Realitas sendiri bukanlah sesuatu yang bersifat alamiah, melainkan hasil interpretasi manusia. Oleh karena itu, realitas bagi setiap orang berbeda adanya, tergantung dari pengalaman masing-masing individu, ras, gender, kultur, agama, dan lain-lain.

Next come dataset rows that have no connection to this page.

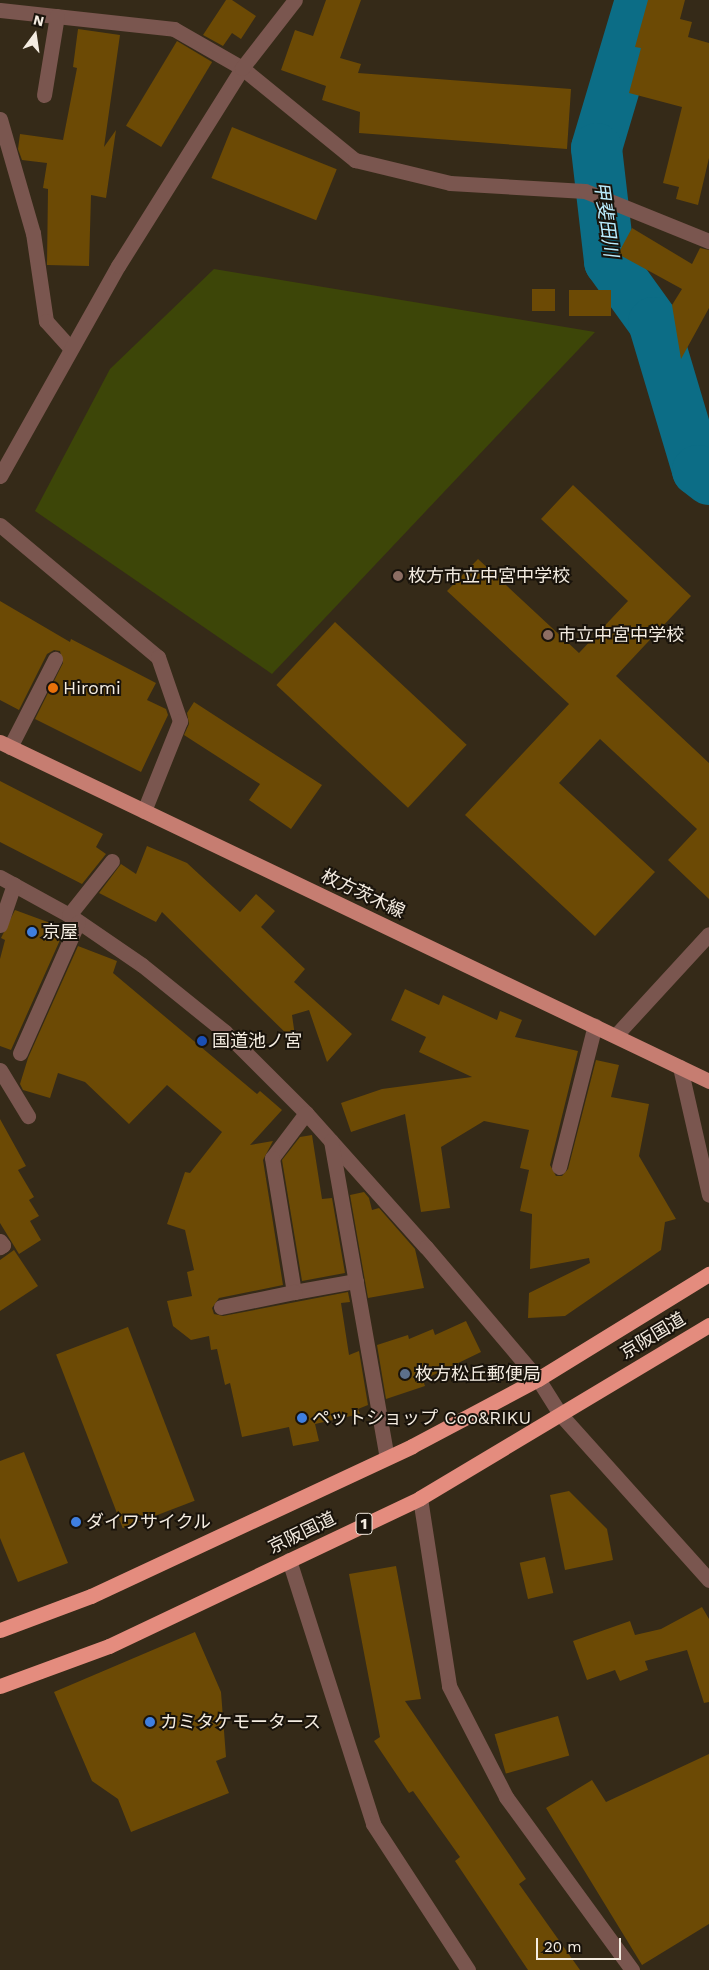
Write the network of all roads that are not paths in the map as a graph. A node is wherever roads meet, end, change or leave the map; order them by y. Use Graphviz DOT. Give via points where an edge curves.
graph roads {
  1 [pos="294,0"];
  2 [pos="0,10"];
  3 [pos="57,16"];
  4 [pos="242,68"];
  5 [pos="44,95"];
  6 [pos="0,119"];
  7 [pos="709,241"];
  8 [pos="70,348"];
  9 [pos="0,476"];
  10 [pos="0,525"];
  11 [pos="55,659"];
  12 [pos="5,744"];
  13 [pos="144,810"];
  14 [pos="112,861"];
  15 [pos="0,877"];
  16 [pos="14,884"];
  17 [pos="73,918"];
  18 [pos="0,925"];
  19 [pos="709,934"];
  20 [pos="595,1025"];
  21 [pos="616,1035"];
  22 [pos="20,1053"];
  23 [pos="680,1067"];
  24 [pos="0,1070"];
  25 [pos="709,1081"];
  26 [pos="306,1113"];
  27 [pos="28,1116"];
  28 [pos="331,1141"];
  29 [pos="559,1167"];
  30 [pos="709,1195"];
  31 [pos="0,1241"];
  32 [pos="0,1247"];
  33 [pos="709,1274"];
  34 [pos="356,1281"];
  35 [pos="294,1292"];
  36 [pos="221,1307"];
  37 [pos="709,1325"];
  38 [pos="538,1378"];
  39 [pos="560,1414"];
  40 [pos="387,1457"];
  41 [pos="420,1498"];
  42 [pos="289,1560"];
  43 [pos="709,1580"];
  44 [pos="0,1630"];
  45 [pos="0,1686"];
  46 [pos="468,1970"];
  47 [pos="632,1970"];
  1 -- 4 [label="street"];
  2 -- 3 [label="street"];
  3 -- 4 [label="street" via="174,29"];
  3 -- 5 [label="street"];
  4 -- 7 [label="street" via="355,160 450,183 586,191"];
  4 -- 8 [label="street"];
  6 -- 8 [label="street" via="33,233 46,321"];
  8 -- 9 [label="street"];
  10 -- 13 [label="street" via="158,657 180,721"];
  11 -- 12 [label="street"];
  12 -- 13 [label="main road, 枚方茨木線"];
  13 -- 20 [label="main road, 枚方茨木線"];
  14 -- 17 [label="street"];
  15 -- 16 [label="street"];
  16 -- 17 [label="street"];
  16 -- 18 [label="street"];
  17 -- 22 [label="street"];
  17 -- 26 [label="street" via="142,965 225,1032"];
  19 -- 21 [label="street"];
  20 -- 21 [label="main road, 枚方茨木線"];
  20 -- 29 [label="street"];
  21 -- 23 [label="main road, 枚方茨木線"];
  23 -- 25 [label="main road, 枚方茨木線"];
  23 -- 30 [label="street"];
  24 -- 27 [label="street"];
  26 -- 28 [label="street"];
  26 -- 35 [label="street" via="272,1158"];
  28 -- 34 [label="street"];
  28 -- 38 [label="street"];
  31 -- 32 [label="street" via="3,1245"];
  33 -- 38 [label="highway, 京阪国道"];
  34 -- 35 [label="street"];
  34 -- 40 [label="street"];
  35 -- 36 [label="street"];
  37 -- 39 [label="highway, 京阪国道 / 1"];
  38 -- 39 [label="street"];
  38 -- 40 [label="highway, 京阪国道"];
  39 -- 41 [label="highway, 京阪国道 / 1"];
  39 -- 43 [label="street"];
  40 -- 44 [label="highway, 京阪国道" via="92,1596"];
  41 -- 42 [label="highway, 京阪国道 / 1"];
  41 -- 47 [label="street" via="449,1686 506,1796"];
  42 -- 45 [label="highway, 京阪国道 / 1" via="109,1646"];
  42 -- 46 [label="street" via="373,1824"];
}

Realitas dibatasi dengan konsepsi-konsepsi, pemahaman-pemahaman, persepsi, dan consensus, sehingga dapat dikatakan bahwa yang disebut realitas adalah apa yang dapat ditangkap oleh akal manusia dan sejauh mana batasan-batasan define yang dimiliki oleh manusia akan hal tersebut. Jadi, realitas sosial adalah hasil ciptaan manusia kreatif melalui kekuatan konstruksi sosial terhadap dunia sosial disekelilingnya atau mengandung arti kenyataan-kenyataan sosial di sekitar lingkungan masyarakat tertentu.

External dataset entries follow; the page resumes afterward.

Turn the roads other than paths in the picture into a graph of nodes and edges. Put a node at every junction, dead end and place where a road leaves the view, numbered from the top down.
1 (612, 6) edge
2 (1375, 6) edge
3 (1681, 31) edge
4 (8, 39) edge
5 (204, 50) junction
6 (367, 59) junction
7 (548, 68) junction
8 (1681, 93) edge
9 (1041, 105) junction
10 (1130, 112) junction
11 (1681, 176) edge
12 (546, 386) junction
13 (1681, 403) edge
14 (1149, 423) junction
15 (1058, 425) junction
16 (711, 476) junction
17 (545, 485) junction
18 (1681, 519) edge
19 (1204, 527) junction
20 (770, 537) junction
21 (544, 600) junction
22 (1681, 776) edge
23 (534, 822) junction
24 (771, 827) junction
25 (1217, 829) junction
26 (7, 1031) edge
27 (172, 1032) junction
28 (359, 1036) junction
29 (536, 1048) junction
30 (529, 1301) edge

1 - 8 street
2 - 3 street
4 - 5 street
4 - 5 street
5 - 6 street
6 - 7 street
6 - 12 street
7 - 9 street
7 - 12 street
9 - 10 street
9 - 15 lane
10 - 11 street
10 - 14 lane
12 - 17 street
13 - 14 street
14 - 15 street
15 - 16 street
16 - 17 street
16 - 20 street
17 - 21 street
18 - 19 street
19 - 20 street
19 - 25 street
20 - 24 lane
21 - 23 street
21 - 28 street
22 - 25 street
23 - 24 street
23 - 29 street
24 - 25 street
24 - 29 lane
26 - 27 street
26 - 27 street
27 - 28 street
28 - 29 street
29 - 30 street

Konsep-konsep Realitas Sosial

Berikut beberapa hal tentang realitas sosial di masyarakat terkait dengan proses hidup yang kita jalani seperti yang dikemukakan oleh Waluya (2009:17) yang membagi realitas sosial menjadi enam konsep yaitu realitas sosial tentang kemiskinan, realitas sosial tentang pendidikan, realitas sosial tentang kebudayaan, realitas sosial tentang hukum, realitas sosial tentang politik, dan realitas sosial tentang agama yang merupakan isi dasar sosiologi, yaitu kenyataan kehidupan sosial seperti adanya masyarakat, kelompok, dan para individu.

Realitas Sosial tentang Kemiskinan

Kemiskinan adalah keadaan dimana terjadi ketidakmampuan untuk memenuhi kebutuhan dasar seperti makanan , pakaian , tempat berlindung, pendidikan, dan kesehatan. Kemiskinan dapat disebabkan oleh kelangkaan alat pemenuhan kebutuhan dasar, ataupun sulitnya akses terhadap pendidikan dan pekerjaan. Kemiskinan merupakan situasi serba kekurangan yang terjadi, dan bukan dikehendaki manusia.

Realitas Sosial tentang Pendidikan

Pendidikan adalah aktivitas dan usaha manusia untuk meningkatkan kepribadiannya dengan jalan membina potensi-potensi pribadinya, yaitu rohani (pikir, karsa, rasa, cipta, dan budi nurani) sehingga memanusiakan manusia muda. Pendidikan juga berarti lembaga yang bertanggung jawab menetapkan cita-cita (tujuan) pendidikan, isi, sistem, dan organisasi pendidikan. Lembaga-lembaga ini meliputi keluarga, sekolah, dan masyarakat.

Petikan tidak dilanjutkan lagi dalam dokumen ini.